To do: Which lines of the records contain the word "label"? Display each one in full.

====== Data provided ======

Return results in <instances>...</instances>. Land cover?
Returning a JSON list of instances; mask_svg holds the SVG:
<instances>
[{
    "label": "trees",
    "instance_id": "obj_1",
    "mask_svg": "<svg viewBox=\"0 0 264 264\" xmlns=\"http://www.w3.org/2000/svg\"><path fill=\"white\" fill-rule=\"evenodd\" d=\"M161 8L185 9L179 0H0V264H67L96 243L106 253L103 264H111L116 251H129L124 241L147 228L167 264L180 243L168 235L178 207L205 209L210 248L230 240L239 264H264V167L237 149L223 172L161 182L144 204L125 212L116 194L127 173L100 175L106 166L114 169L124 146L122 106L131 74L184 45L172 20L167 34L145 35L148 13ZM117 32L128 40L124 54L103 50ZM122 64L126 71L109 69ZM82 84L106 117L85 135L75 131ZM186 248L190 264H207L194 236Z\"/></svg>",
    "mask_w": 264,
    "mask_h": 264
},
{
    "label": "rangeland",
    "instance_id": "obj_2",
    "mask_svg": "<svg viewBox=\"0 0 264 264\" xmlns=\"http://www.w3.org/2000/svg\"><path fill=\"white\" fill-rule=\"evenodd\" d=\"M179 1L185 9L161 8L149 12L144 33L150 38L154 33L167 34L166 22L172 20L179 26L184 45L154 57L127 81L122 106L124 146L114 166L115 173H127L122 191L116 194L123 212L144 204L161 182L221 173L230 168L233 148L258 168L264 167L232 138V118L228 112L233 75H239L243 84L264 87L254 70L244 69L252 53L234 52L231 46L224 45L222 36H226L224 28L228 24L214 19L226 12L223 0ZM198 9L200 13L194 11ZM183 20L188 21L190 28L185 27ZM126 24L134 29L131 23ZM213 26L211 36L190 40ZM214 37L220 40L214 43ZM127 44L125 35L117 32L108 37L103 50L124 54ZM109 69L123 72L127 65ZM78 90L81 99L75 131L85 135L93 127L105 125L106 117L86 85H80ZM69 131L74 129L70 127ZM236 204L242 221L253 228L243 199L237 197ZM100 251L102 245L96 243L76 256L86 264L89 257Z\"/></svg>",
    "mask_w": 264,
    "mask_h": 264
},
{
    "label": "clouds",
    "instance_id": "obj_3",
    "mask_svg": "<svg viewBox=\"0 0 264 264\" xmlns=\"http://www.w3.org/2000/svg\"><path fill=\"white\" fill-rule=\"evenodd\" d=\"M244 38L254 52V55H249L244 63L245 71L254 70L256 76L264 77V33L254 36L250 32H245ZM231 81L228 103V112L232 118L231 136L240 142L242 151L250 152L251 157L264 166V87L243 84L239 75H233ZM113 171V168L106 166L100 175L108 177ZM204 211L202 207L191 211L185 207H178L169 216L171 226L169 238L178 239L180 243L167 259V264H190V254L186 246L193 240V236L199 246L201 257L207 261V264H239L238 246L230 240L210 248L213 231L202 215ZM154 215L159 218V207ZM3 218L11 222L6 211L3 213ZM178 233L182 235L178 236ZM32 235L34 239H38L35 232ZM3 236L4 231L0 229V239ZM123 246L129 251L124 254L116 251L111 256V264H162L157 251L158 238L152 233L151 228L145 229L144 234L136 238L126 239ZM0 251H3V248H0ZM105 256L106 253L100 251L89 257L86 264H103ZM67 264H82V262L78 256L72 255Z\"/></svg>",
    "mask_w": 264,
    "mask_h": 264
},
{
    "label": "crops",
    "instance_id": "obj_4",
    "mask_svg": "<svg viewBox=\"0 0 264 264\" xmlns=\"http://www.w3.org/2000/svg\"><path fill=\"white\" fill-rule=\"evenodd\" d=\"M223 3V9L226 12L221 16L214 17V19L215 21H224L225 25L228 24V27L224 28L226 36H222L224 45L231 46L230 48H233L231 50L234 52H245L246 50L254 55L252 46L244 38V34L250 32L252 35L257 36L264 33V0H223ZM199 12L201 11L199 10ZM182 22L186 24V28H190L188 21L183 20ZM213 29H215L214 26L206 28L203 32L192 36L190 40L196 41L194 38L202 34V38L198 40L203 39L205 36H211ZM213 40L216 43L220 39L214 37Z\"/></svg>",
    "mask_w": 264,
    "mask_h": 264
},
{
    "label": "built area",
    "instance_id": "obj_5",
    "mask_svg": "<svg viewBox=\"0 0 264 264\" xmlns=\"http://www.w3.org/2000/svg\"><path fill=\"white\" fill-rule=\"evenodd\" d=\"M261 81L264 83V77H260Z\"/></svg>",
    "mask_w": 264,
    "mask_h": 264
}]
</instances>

======

Answer for the task:
    "label": "trees",
    "label": "rangeland",
    "label": "clouds",
    "label": "crops",
    "label": "built area",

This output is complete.